REQUIRED ACTIONS =>
**a.** Reproduce the passage on sales approaches word for word, beginning at "You will also" and stopping after "an online store.".
**b.** Continue the passage on sales teams and online stores, starting right after its final sentence.

━━ TEXT ━━

Companies that use this approach tend to follow automated processes and structured hours.
To stay organized and track conversions, these teams make use of sales software and funnels that help direct a lead’s journey to the company’s goal.
Several companies talk about the use of these tools. However, Clickfunnels talks about sales funnels in a way that is easy to understand and implement. Large organizations often have their own funnels and software custom-made to suit their specific needs.
Some companies also have outside salespeople along with inside salespeople.
These teams work on the field, that is, outside the company, meeting face-to-face with leads to close deals. Unlike inside salespeople, these teams have a more flexible approach that enables them to develop and implement their own strategies.
Outside salespeople or reps are always on the road, en route to prospects. They may meet with them in their office or at an agreed location that is within the region assigned to them by the company.
You will also frequently find them in seminars, conferences, and similar events where prospective customers are likely to attend. This is done to network, build relationships and trust. All of which makes selling much easier.
This is a different model and does not involve salespeople or teams. In this model, the company’s products are sold exclusively in an online store.
These stores contain information on all the products listed on the site; everything prospective customers need to make a purchase decision.
This approach is more hands-off than others and is mostly used by companies that are not large enough to staff and finance a dedicated team.
Since the pandemic that hit last year, eCommerce stores have become incredibly popular and even companies with salespeople are setting up theirs.

━━━
━━ DATA RECORDS ━━

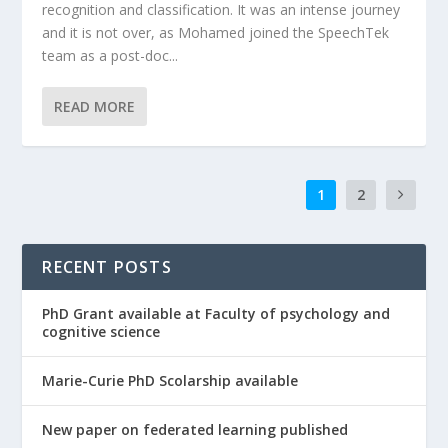
recognition and classification. It was an intense journey
and it is not over, as Mohamed joined the SpeechTek
team as a post-doc...
READ MORE
1
2
RECENT POSTS
PhD Grant available at Faculty of psychology and
cognitive science
Marie-Curie PhD Scolarship available
New paper on federated learning published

━━━

RESPONSES IN ORDER =>
**a.**
You will also frequently find them in seminars, conferences, and similar events where prospective customers are likely to attend. This is done to network, build relationships and trust. All of which makes selling much easier.
This is a different model and does not involve salespeople or teams. In this model, the company’s products are sold exclusively in an online store.

**b.**
These typically involve signing clients on a retainer or by the project. Agencies that sign clients by project put in more effort to bring in new business, at least by the end of the current one.
On the other hand, agencies that follow the retainer model have an ongoing relationship with clients and have a predictable recurring income. They are less dependent on winning new clients.
5. Business-to-Customer (B2C)
This type of sales revolves around a business and its customers. B2C deals and transactions are usually less complicated and of lower price-value compared to B2B. Click here to learn more about B2C transactions.
6. Business-to-Business (B2B)
Selling in B2B is between a business and other businesses. Unlike B2C where the company’s product or service is sold to an individual customer, B2B transactions are only between one company and other companies.
B2B sales are characterized by bigger high-ticket transactions with more complex terms and agreements.
This is because the product or service being sold in these transactions plays an important role in the buyer’s business operations.
Importance of Sales in a Business
As we have already established early in the article, sales are incredibly important in every business. But aside from generating revenue, what other benefits does it offer?
Customers typically tend to acknowledge only products, services, or brands that are making a good and consistent sales amount. In marketing, it is called social proof.
A customer will only recommend what you sell if they see your growth as a company. This tells them that they are not the only ones that like what you sell, making it easier to recommend your merchandise.
Strengthen Company Spirit
Sales can drastically affect the employees of a business. When they are good, everyone will be in high spirits, encouraged by the fact that people actually want what they are making.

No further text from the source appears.